² « a .les soins : les différences extrêmes de température (couloirs glacials, salles surchauffées) et la couleur « bleu piscine » des sièges des rangs du théâtre m’ont tout de suite fait penser à une thalasso. On a commencé avec des pratiques de soins autonomes dans la grande salle et les espaces environnants (couloirs et salle de musique). On a aussi organisé des « soins spécifiques » sur scène avec les outils du théâtre (enceintes, lumières, praticables, etc.) puis interchangé les « rôles » de soigné et soignant ». Extrait du compte-rendu pour la DRAC Ile-de-France du Projet Bonbonnière.

³ Spectacle signé avec Nadia Lauro, première en 2005 à Montpellier-Danse. Le spectacle a été un trio pour Jennifer Lacey, Barbara Manzetti et Audrey Gaisan avec un « décor vivant » de 25 à 30 personnes.

⁴ Barbara dit qu'on n'avait jamais vraiment répété dans le sens de préparer quelque chose pour devenir réel plus tard. Je suis plus ou moins d'accord.

⁵ « Transformation : presque toute l’activité abordée avait à voir avec la transformation. La transformation passive des soins ; les pouvoirs transformatifs du son ; la transformation d’un « état » à un autre via l’hypnose ; la transformation d’une activité en image, etc. Toutes ces pistes en viennent aux questions : est-ce que cette transformation se passe sur scène dans les corps des danseurs / acteurs ? Dans le corps du public comme foule ? Dans le corps des individus comme membres du public ? Et cette transformation, par qui est-elle effectuée et vers qui ? ». Extrait du compte-rendu pour la DRAC lle-de-France du Projet Bonbonnière.

⁶ C’est peut-être anecdotique mais c’était peu après la diffusion des images horribles et fascinantes des abus d’Abu Grahib que ce désir est arrivé.

⁷ C’est moi qui parle.

⁸ Création 2008, Jennifer Lacey et Nadia Lauro.

⁹ Le processus des Assistantes a été bricolé en traduisant des recettes utopiques vers des méthodes de travail dont la manifestation de Charles Fourier avec ses multiples passions et ses multiples manières de les satisfaire. Nous divisions notre temps en quarts d’heure en passant d’une activité à une autre pour éviter l’ennemi ennui. Ces activités furent des éléments nécessaires pour produire un spectacle (lire, écrire, faire une choré-graphie, organiser, etc.). Nous avons été
ensemble grâce à ce contrat de « produire ».

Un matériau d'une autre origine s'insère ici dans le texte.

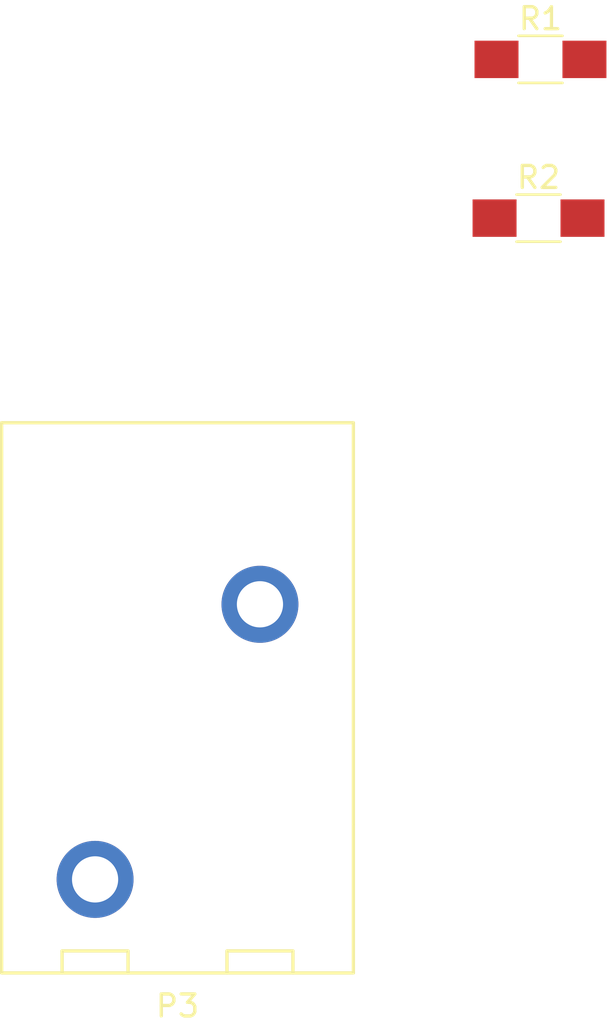
<source format=kicad_pcb>
(kicad_pcb (version 4) (host pcbnew 4.0.3-stable)

  (general
    (links 1)
    (no_connects 1)
    (area 0 0 0 0)
    (thickness 1.6)
    (drawings 0)
    (tracks 0)
    (zones 0)
    (modules 3)
    (nets 6)
  )

  (page A4)
  (layers
    (0 F.Cu signal)
    (31 B.Cu signal)
    (32 B.Adhes user)
    (33 F.Adhes user)
    (34 B.Paste user)
    (35 F.Paste user)
    (36 B.SilkS user)
    (37 F.SilkS user)
    (38 B.Mask user)
    (39 F.Mask user)
    (40 Dwgs.User user)
    (41 Cmts.User user)
    (42 Eco1.User user)
    (43 Eco2.User user)
    (44 Edge.Cuts user)
    (45 Margin user)
    (46 B.CrtYd user)
    (47 F.CrtYd user)
    (48 B.Fab user)
    (49 F.Fab user)
  )

  (setup
    (last_trace_width 0.25)
    (trace_clearance 0.2)
    (zone_clearance 0.508)
    (zone_45_only no)
    (trace_min 0.2)
    (segment_width 0.2)
    (edge_width 0.15)
    (via_size 0.6)
    (via_drill 0.4)
    (via_min_size 0.4)
    (via_min_drill 0.3)
    (uvia_size 0.3)
    (uvia_drill 0.1)
    (uvias_allowed no)
    (uvia_min_size 0.2)
    (uvia_min_drill 0.1)
    (pcb_text_width 0.3)
    (pcb_text_size 1.5 1.5)
    (mod_edge_width 0.15)
    (mod_text_size 1 1)
    (mod_text_width 0.15)
    (pad_size 1.524 1.524)
    (pad_drill 0.762)
    (pad_to_mask_clearance 0.2)
    (aux_axis_origin 0 0)
    (visible_elements FFFFFF7F)
    (pcbplotparams
      (layerselection 0x00030_80000001)
      (usegerberextensions false)
      (excludeedgelayer true)
      (linewidth 0.100000)
      (plotframeref false)
      (viasonmask false)
      (mode 1)
      (useauxorigin false)
      (hpglpennumber 1)
      (hpglpenspeed 20)
      (hpglpendiameter 15)
      (hpglpenoverlay 2)
      (psnegative false)
      (psa4output false)
      (plotreference true)
      (plotvalue true)
      (plotinvisibletext false)
      (padsonsilk false)
      (subtractmaskfromsilk false)
      (outputformat 1)
      (mirror false)
      (drillshape 1)
      (scaleselection 1)
      (outputdirectory ""))
  )

  (net 0 "")
  (net 1 +12V)
  (net 2 "Net-(D1-Pad2)")
  (net 3 +5V)
  (net 4 "Net-(D2-Pad2)")
  (net 5 GND)

  (net_class Default "This is the default net class."
    (clearance 0.2)
    (trace_width 0.25)
    (via_dia 0.6)
    (via_drill 0.4)
    (uvia_dia 0.3)
    (uvia_drill 0.1)
    (add_net +12V)
    (add_net +5V)
    (add_net GND)
    (add_net "Net-(D1-Pad2)")
    (add_net "Net-(D2-Pad2)")
  )

  (module Resistors_SMD:R_1206_HandSoldering (layer F.Cu) (tedit 58AADA36) (tstamp 58BB44C4)
    (at 148.59 97.79)
    (descr "Resistor SMD 1206, hand soldering")
    (tags "resistor 1206")
    (path /58BB4B65)
    (attr smd)
    (fp_text reference R1 (at 0 -1.85) (layer F.SilkS)
      (effects (font (size 1 1) (thickness 0.15)))
    )
    (fp_text value R (at 0 1.9) (layer F.Fab)
      (effects (font (size 1 1) (thickness 0.15)))
    )
    (fp_text user %R (at 0 -1.85) (layer F.Fab)
      (effects (font (size 1 1) (thickness 0.15)))
    )
    (fp_line (start -1.6 0.8) (end -1.6 -0.8) (layer F.Fab) (width 0.1))
    (fp_line (start 1.6 0.8) (end -1.6 0.8) (layer F.Fab) (width 0.1))
    (fp_line (start 1.6 -0.8) (end 1.6 0.8) (layer F.Fab) (width 0.1))
    (fp_line (start -1.6 -0.8) (end 1.6 -0.8) (layer F.Fab) (width 0.1))
    (fp_line (start 1 1.07) (end -1 1.07) (layer F.SilkS) (width 0.12))
    (fp_line (start -1 -1.07) (end 1 -1.07) (layer F.SilkS) (width 0.12))
    (fp_line (start -3.25 -1.11) (end 3.25 -1.11) (layer F.CrtYd) (width 0.05))
    (fp_line (start -3.25 -1.11) (end -3.25 1.1) (layer F.CrtYd) (width 0.05))
    (fp_line (start 3.25 1.1) (end 3.25 -1.11) (layer F.CrtYd) (width 0.05))
    (fp_line (start 3.25 1.1) (end -3.25 1.1) (layer F.CrtYd) (width 0.05))
    (pad 1 smd rect (at -2 0) (size 2 1.7) (layers F.Cu F.Paste F.Mask)
      (net 1 +12V))
    (pad 2 smd rect (at 2 0) (size 2 1.7) (layers F.Cu F.Paste F.Mask)
      (net 2 "Net-(D1-Pad2)"))
    (model Resistors_SMD.3dshapes/R_1206.wrl
      (at (xyz 0 0 0))
      (scale (xyz 1 1 1))
      (rotate (xyz 0 0 0))
    )
  )

  (module Resistors_SMD:R_1206_HandSoldering (layer F.Cu) (tedit 58AADA36) (tstamp 58BB44CA)
    (at 148.5011 105.0036)
    (descr "Resistor SMD 1206, hand soldering")
    (tags "resistor 1206")
    (path /58BB65EB)
    (attr smd)
    (fp_text reference R2 (at 0 -1.85) (layer F.SilkS)
      (effects (font (size 1 1) (thickness 0.15)))
    )
    (fp_text value R (at 0 1.9) (layer F.Fab)
      (effects (font (size 1 1) (thickness 0.15)))
    )
    (fp_text user %R (at 0 -1.85) (layer F.Fab)
      (effects (font (size 1 1) (thickness 0.15)))
    )
    (fp_line (start -1.6 0.8) (end -1.6 -0.8) (layer F.Fab) (width 0.1))
    (fp_line (start 1.6 0.8) (end -1.6 0.8) (layer F.Fab) (width 0.1))
    (fp_line (start 1.6 -0.8) (end 1.6 0.8) (layer F.Fab) (width 0.1))
    (fp_line (start -1.6 -0.8) (end 1.6 -0.8) (layer F.Fab) (width 0.1))
    (fp_line (start 1 1.07) (end -1 1.07) (layer F.SilkS) (width 0.12))
    (fp_line (start -1 -1.07) (end 1 -1.07) (layer F.SilkS) (width 0.12))
    (fp_line (start -3.25 -1.11) (end 3.25 -1.11) (layer F.CrtYd) (width 0.05))
    (fp_line (start -3.25 -1.11) (end -3.25 1.1) (layer F.CrtYd) (width 0.05))
    (fp_line (start 3.25 1.1) (end 3.25 -1.11) (layer F.CrtYd) (width 0.05))
    (fp_line (start 3.25 1.1) (end -3.25 1.1) (layer F.CrtYd) (width 0.05))
    (pad 1 smd rect (at -2 0) (size 2 1.7) (layers F.Cu F.Paste F.Mask)
      (net 3 +5V))
    (pad 2 smd rect (at 2 0) (size 2 1.7) (layers F.Cu F.Paste F.Mask)
      (net 4 "Net-(D2-Pad2)"))
    (model Resistors_SMD.3dshapes/R_1206.wrl
      (at (xyz 0 0 0))
      (scale (xyz 1 1 1))
      (rotate (xyz 0 0 0))
    )
  )

  (module .pretty:PHOENIX_1792229 (layer F.Cu) (tedit 58BB4B23) (tstamp 58BB4BEB)
    (at 132.08 114.3)
    (path /58BB47E4)
    (fp_text reference P3 (at 0 26.5) (layer F.SilkS)
      (effects (font (size 1 1) (thickness 0.15)))
    )
    (fp_text value 5V_OUT (at 0 1.25) (layer F.Fab)
      (effects (font (size 1 1) (thickness 0.15)))
    )
    (fp_line (start -8 0) (end 8 0) (layer F.SilkS) (width 0.15))
    (fp_line (start 2.25 25) (end 2.25 24) (layer F.SilkS) (width 0.15))
    (fp_line (start 2.25 24) (end 5.25 24) (layer F.SilkS) (width 0.15))
    (fp_line (start 5.25 24) (end 5.25 25) (layer F.SilkS) (width 0.15))
    (fp_line (start -5.25 25) (end -5.25 24) (layer F.SilkS) (width 0.15))
    (fp_line (start -5.25 24) (end -2.25 24) (layer F.SilkS) (width 0.15))
    (fp_line (start -2.25 24) (end -2.25 25) (layer F.SilkS) (width 0.15))
    (fp_line (start -8 21) (end -8 25) (layer F.SilkS) (width 0.15))
    (fp_line (start -8 25) (end 8 25) (layer F.SilkS) (width 0.15))
    (fp_line (start 8 25) (end 8 18.25) (layer F.SilkS) (width 0.15))
    (fp_line (start 8 0) (end 8 18.25) (layer F.SilkS) (width 0.15))
    (fp_line (start -8 21) (end -8 0) (layer F.SilkS) (width 0.15))
    (pad 1 thru_hole circle (at -3.75 20.75) (size 3.5 3.5) (drill 2.1) (layers *.Cu *.Mask)
      (net 5 GND))
    (pad 2 thru_hole circle (at 3.75 8.25) (size 3.5 3.5) (drill 2.1) (layers *.Cu *.Mask)
      (net 3 +5V))
  )

)

</source>
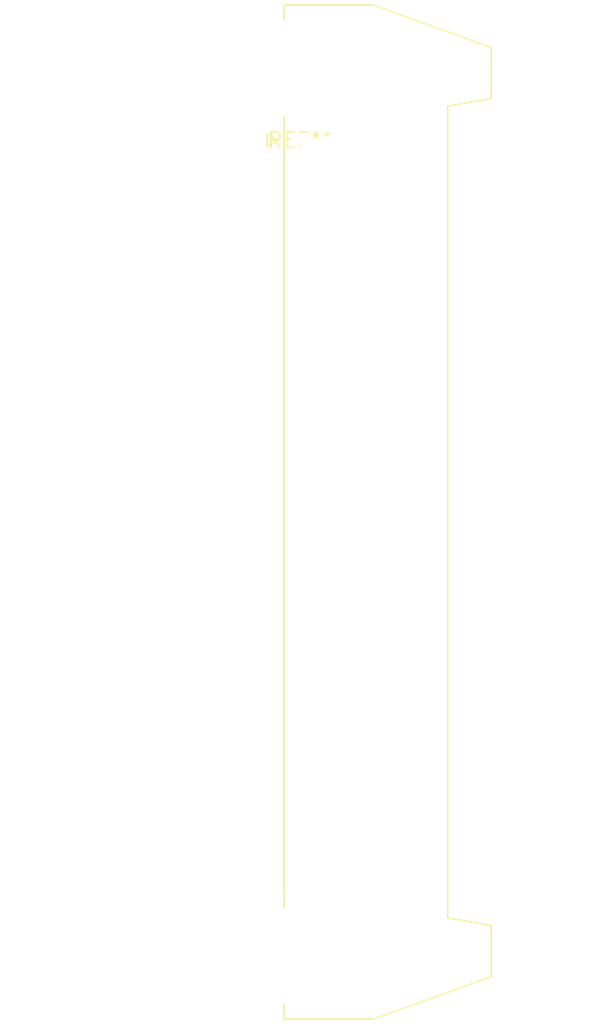
<source format=kicad_pcb>
(kicad_pcb (version 20240108) (generator pcbnew)

  (general
    (thickness 1.6)
  )

  (paper "A4")
  (layers
    (0 "F.Cu" signal)
    (31 "B.Cu" signal)
    (32 "B.Adhes" user "B.Adhesive")
    (33 "F.Adhes" user "F.Adhesive")
    (34 "B.Paste" user)
    (35 "F.Paste" user)
    (36 "B.SilkS" user "B.Silkscreen")
    (37 "F.SilkS" user "F.Silkscreen")
    (38 "B.Mask" user)
    (39 "F.Mask" user)
    (40 "Dwgs.User" user "User.Drawings")
    (41 "Cmts.User" user "User.Comments")
    (42 "Eco1.User" user "User.Eco1")
    (43 "Eco2.User" user "User.Eco2")
    (44 "Edge.Cuts" user)
    (45 "Margin" user)
    (46 "B.CrtYd" user "B.Courtyard")
    (47 "F.CrtYd" user "F.Courtyard")
    (48 "B.Fab" user)
    (49 "F.Fab" user)
    (50 "User.1" user)
    (51 "User.2" user)
    (52 "User.3" user)
    (53 "User.4" user)
    (54 "User.5" user)
    (55 "User.6" user)
    (56 "User.7" user)
    (57 "User.8" user)
    (58 "User.9" user)
  )

  (setup
    (pad_to_mask_clearance 0)
    (pcbplotparams
      (layerselection 0x00010fc_ffffffff)
      (plot_on_all_layers_selection 0x0000000_00000000)
      (disableapertmacros false)
      (usegerberextensions false)
      (usegerberattributes false)
      (usegerberadvancedattributes false)
      (creategerberjobfile false)
      (dashed_line_dash_ratio 12.000000)
      (dashed_line_gap_ratio 3.000000)
      (svgprecision 4)
      (plotframeref false)
      (viasonmask false)
      (mode 1)
      (useauxorigin false)
      (hpglpennumber 1)
      (hpglpenspeed 20)
      (hpglpendiameter 15.000000)
      (dxfpolygonmode false)
      (dxfimperialunits false)
      (dxfusepcbnewfont false)
      (psnegative false)
      (psa4output false)
      (plotreference false)
      (plotvalue false)
      (plotinvisibletext false)
      (sketchpadsonfab false)
      (subtractmaskfromsilk false)
      (outputformat 1)
      (mirror false)
      (drillshape 1)
      (scaleselection 1)
      (outputdirectory "")
    )
  )

  (net 0 "")

  (footprint "IDC-Header_2x25-1MP_P2.54mm_Latch_Horizontal" (layer "F.Cu") (at 0 0))

)

</source>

¹⁰ Pratique piquée à la sublime Catherine Contour.

¹¹ À un moment imprécis dans le temps (2002 ?), je vois (à la fondation Generali à Vienne) le film Memoria do Corpo de Mario Carneiro, à propos du « Estructuración del Self », le projet mené par Lygia Clark durant les seize dernières années de sa vie. Je suis impressionnée. Elle va à la source de la réception de son travail. Tout d’un coup, son oeuvre qui était jusque-là opaque pour moi, fait sens. Vraiment beaucoup de sens.

¹² La famille Sebahoun nous accueille avec une ouverture d’esprit impressionnante et une chaleur humaine émouvante. Nous les remercions très chaleureusement.